My phone shivers again. It sounds loud to me. Like it’s sawing through the table it rests on. I read the text. Don’t come back tonight. Don’t call. I swear I can feel my blood begin to thin. My heart begins to shrink. I pick up my glass. The bubbles in the water make me cough. I look down at the glass, notice some tiny, unidentifiable midge-like thing has dropped in. A black speck against the yellow of the lemon. But it’s all right, fizzy water won’t help me now. I need something else, something more, something that kicks hard. That is what pubs are for. For people to marinade their anger in alcohol. Not for signature burgers on wooden platters.
‘Hello, Sir. Remember me?’
Christ. The barman is Jake Skellow. He was one of those kids who make teaching a misery. A clown. A comedian without any decent material. A teenage Norman Wisdom – all pratfalls and gurning and silly voices. Bright enough when he wanted to be, which just made it worse. He was a right fucking pain in the arse. Yes, I remember him.
‘Jake,’ I say, ‘good gracious. How are you? It must be what?’
‘Five years, Sir.’
‘You don’t have to call me sir. Not after all this time. I’m not Mr Chadwick either. Mark, please.’
We shake hands. Jake has a firm, dry grip. He’s taller than I remember. His hair cut into a classic rockabilly flat-top. His eyes are warm and brown as polished wood. I remember that when he was in my class he had a brace. His teeth look fine now.
He seems pleased to see his old teacher, cheerful. Keen to show me how well he’s doing, because it turns out that he’s not just the barman. He’s only twenty-one and he’s the manager here. I’m pleased to see him because it makes me get myself together a bit.
Something occurs to me. ‘Jake, is this really a hotel?’
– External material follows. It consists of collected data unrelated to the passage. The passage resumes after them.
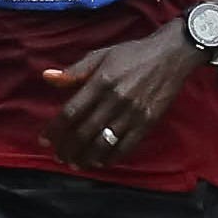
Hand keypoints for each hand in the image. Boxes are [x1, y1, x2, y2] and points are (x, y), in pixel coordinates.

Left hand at [42, 26, 201, 167]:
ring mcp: (133, 113)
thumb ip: (75, 70)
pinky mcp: (148, 122)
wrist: (172, 54)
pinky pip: (127, 145)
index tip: (45, 141)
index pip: (71, 112)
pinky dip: (112, 157)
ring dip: (86, 157)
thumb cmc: (133, 54)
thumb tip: (47, 77)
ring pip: (104, 143)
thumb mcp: (101, 55)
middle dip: (68, 148)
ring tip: (76, 164)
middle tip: (59, 157)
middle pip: (84, 132)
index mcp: (101, 82)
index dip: (55, 130)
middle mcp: (115, 100)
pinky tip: (102, 161)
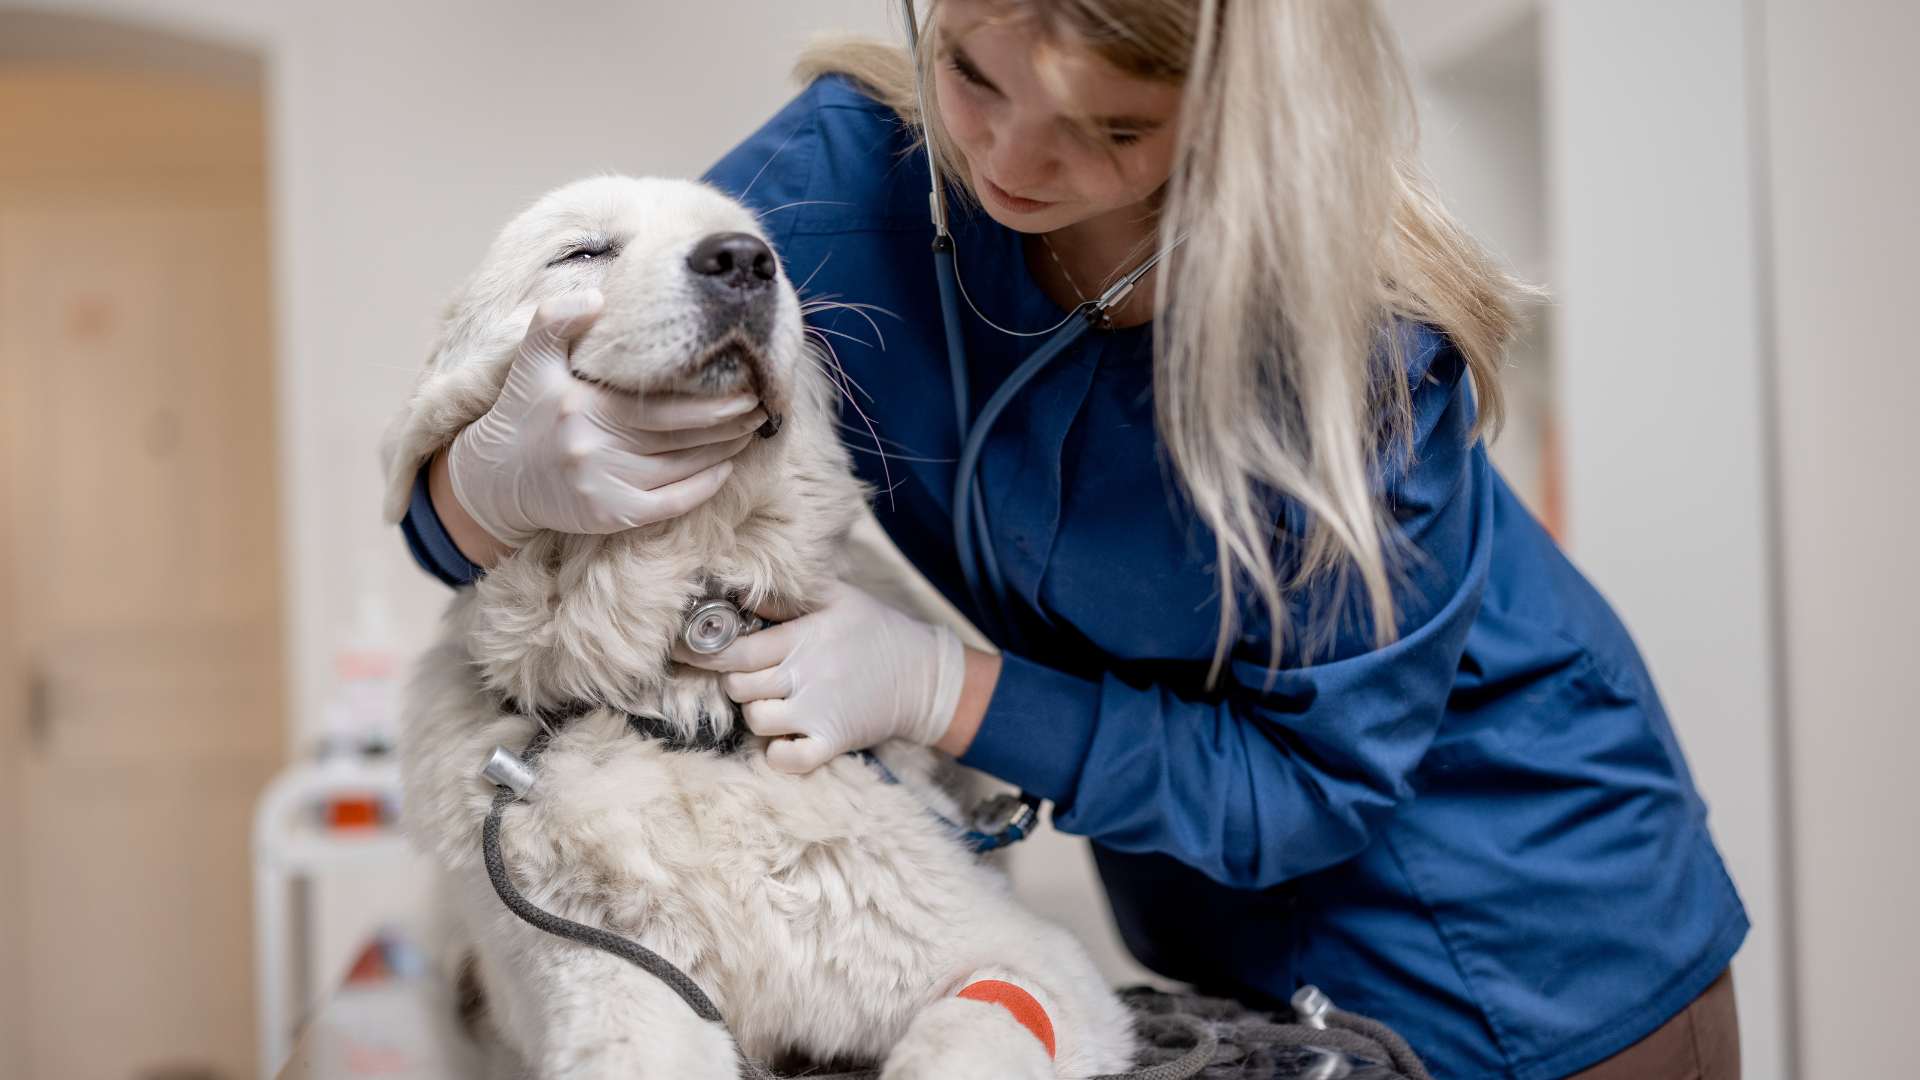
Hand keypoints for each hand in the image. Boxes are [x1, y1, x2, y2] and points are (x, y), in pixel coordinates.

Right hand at [447, 289, 767, 546]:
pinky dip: (702, 488)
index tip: (747, 385)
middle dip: (728, 424)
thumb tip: (596, 298)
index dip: (710, 400)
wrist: (494, 477)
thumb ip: (555, 321)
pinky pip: (668, 504)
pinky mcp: (607, 516)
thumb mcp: (532, 359)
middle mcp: (591, 448)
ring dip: (723, 452)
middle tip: (761, 408)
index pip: (662, 405)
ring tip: (751, 432)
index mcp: (581, 405)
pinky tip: (725, 470)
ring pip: (680, 469)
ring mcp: (601, 486)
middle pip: (679, 437)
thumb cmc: (525, 410)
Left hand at [675, 582, 966, 772]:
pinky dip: (777, 753)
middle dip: (734, 683)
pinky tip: (784, 738)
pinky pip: (787, 759)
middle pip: (738, 687)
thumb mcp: (836, 598)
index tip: (681, 649)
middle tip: (748, 677)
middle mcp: (807, 674)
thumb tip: (736, 589)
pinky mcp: (833, 741)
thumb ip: (786, 598)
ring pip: (756, 721)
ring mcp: (819, 711)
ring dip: (756, 714)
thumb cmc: (875, 630)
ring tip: (772, 702)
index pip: (735, 649)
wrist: (924, 675)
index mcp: (803, 637)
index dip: (702, 651)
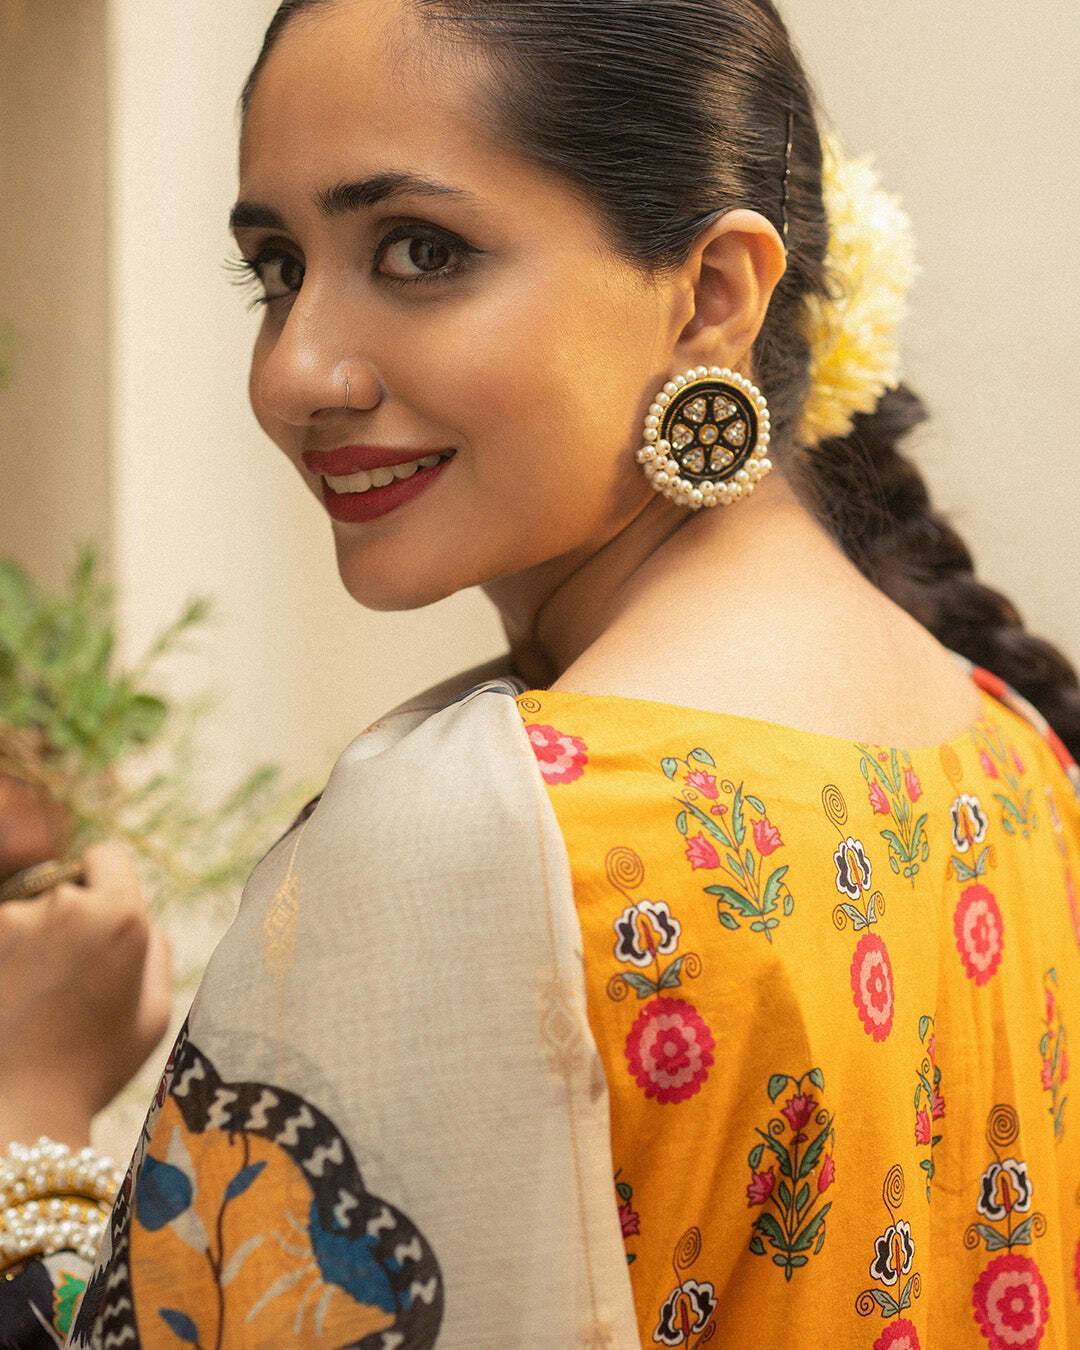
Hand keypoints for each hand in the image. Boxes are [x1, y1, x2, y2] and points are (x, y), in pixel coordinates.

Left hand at [0, 840, 172, 1147]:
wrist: (19, 1111)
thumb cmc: (95, 1069)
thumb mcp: (154, 1013)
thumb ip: (155, 952)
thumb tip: (144, 923)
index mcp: (120, 915)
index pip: (107, 857)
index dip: (105, 884)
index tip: (97, 921)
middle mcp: (65, 906)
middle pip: (62, 888)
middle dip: (65, 920)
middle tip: (64, 978)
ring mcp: (12, 923)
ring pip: (22, 916)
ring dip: (26, 944)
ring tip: (31, 1001)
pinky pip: (0, 940)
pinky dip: (5, 964)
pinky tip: (11, 1004)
‘We have a few rooms, yeah.’
‘Do you have any vacancies?’
The police have got the laptop and the address books, so that means they know everywhere I might go to hide out. Because Katy is so good about Christmas and birthday cards and all that, and makes sure she has the up to date address of everyone we know, they’ll have the names of all our friends, all the relatives, even the distant cousins.
Worse, they’ve got the shoeboxes. The shoeboxes are where we file bills, bank statements, insurance stuff, house stuff, car stuff. All the hard copies of a life in half a dozen or so of the green Clarks boxes you get when you buy sensible hard-wearing, professionally fitted kids’ shoes with three months’ worth of growing room.
Getting these boxes means the authorities already have their fat thumbs on the artery that keeps the money going round. How long before they pinch that shut? I’ll need to do something about that too.
Jakes clears his throat.
It’s very neatly done. A discreet tug at the sleeve of my attention. ‘So, Sir, Mark I mean. How many nights?’
‘Just the one for now.’
‘Right. One night in the King George suite.’
‘What’s the King George suite?’ I say.
Jake smiles. A dazzling flash of white. Yes, his teeth are fine. ‘One of the Georges brought his mistresses here,’ he says. ‘We named our best room after him. The one with a balcony.’
I tell him that I don’t want a suite, an ordinary basic bog standard room will be fine.
‘Bollocks, Sir. You’re getting the best room and it’s free. Least I can do.’ He pauses now and looks me straight in the eye. He’s smiling, but his eyes are anxious. ‘I need to apologise,’ he says, ‘for being such a dick in English.’
‘That’s okay,’ I say.
‘It isn’t, Sir – Mark – not really. I was out of order. I’m surprised you never belted me.’
‘I’m a consummate professional,’ I say.
Jake smiles. ‘I always liked your lessons, Sir. Mark, I mean. You never shouted at me. Never called my mum. Never even gave me a detention. You should have done all those things really. Reckon I owe you.’
I well up, eyes suddenly wet. But I think he doesn’t see this. When you’re desperate, random kindness can set you adrift, can unmoor you. I blink hard.
For all its royal name the room is nothing special. I don’t think a king’s mistress would have been all that impressed. A simple square box painted in a dusky grey. That famous painting of a butler dancing on a beach. It’s true there’s a balcony. It has a view of a street of estate agents.